Records shown:
:::

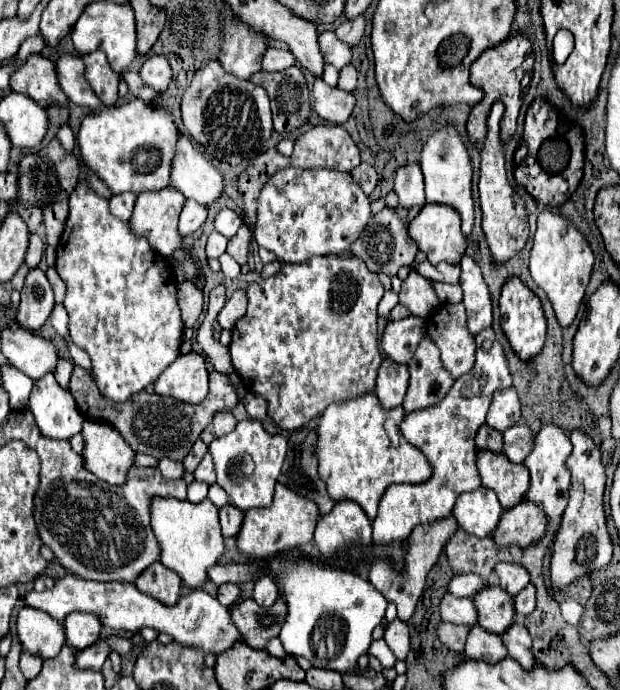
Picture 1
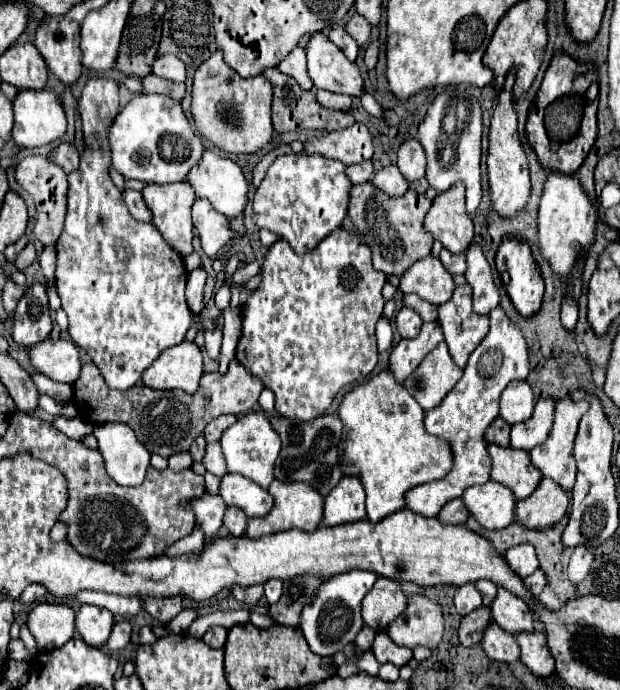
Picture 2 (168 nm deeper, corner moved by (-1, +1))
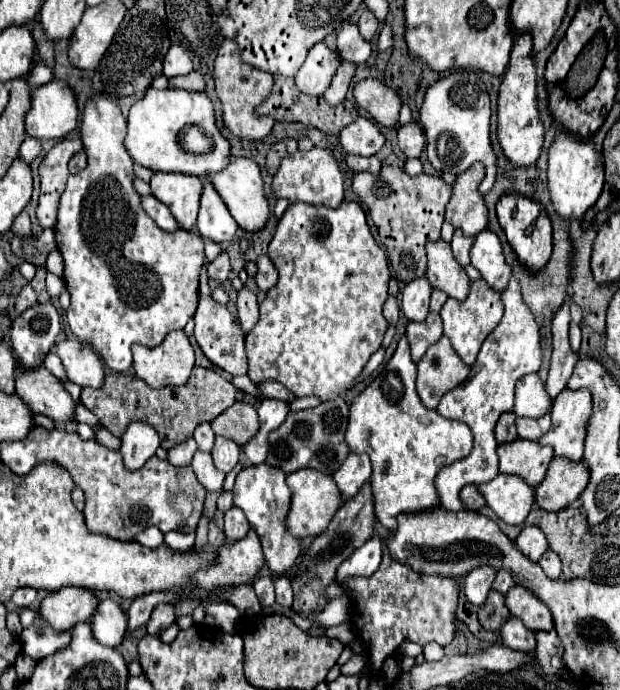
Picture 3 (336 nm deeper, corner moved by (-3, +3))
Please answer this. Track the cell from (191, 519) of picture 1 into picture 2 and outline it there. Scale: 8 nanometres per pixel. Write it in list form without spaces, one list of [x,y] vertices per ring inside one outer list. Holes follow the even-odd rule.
[[[205,493],[203,497],[195,499],[191,505],[195,511],[195,519],[199,523],[197,527],[203,529],[205,539],[213,539],[223,523],[223,513],[225,513],[225,503],[221,495]]]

:::

What to do:
Could you count the lines in the entries that hold the word "moved"? Only the number is wanted.

Task output:
2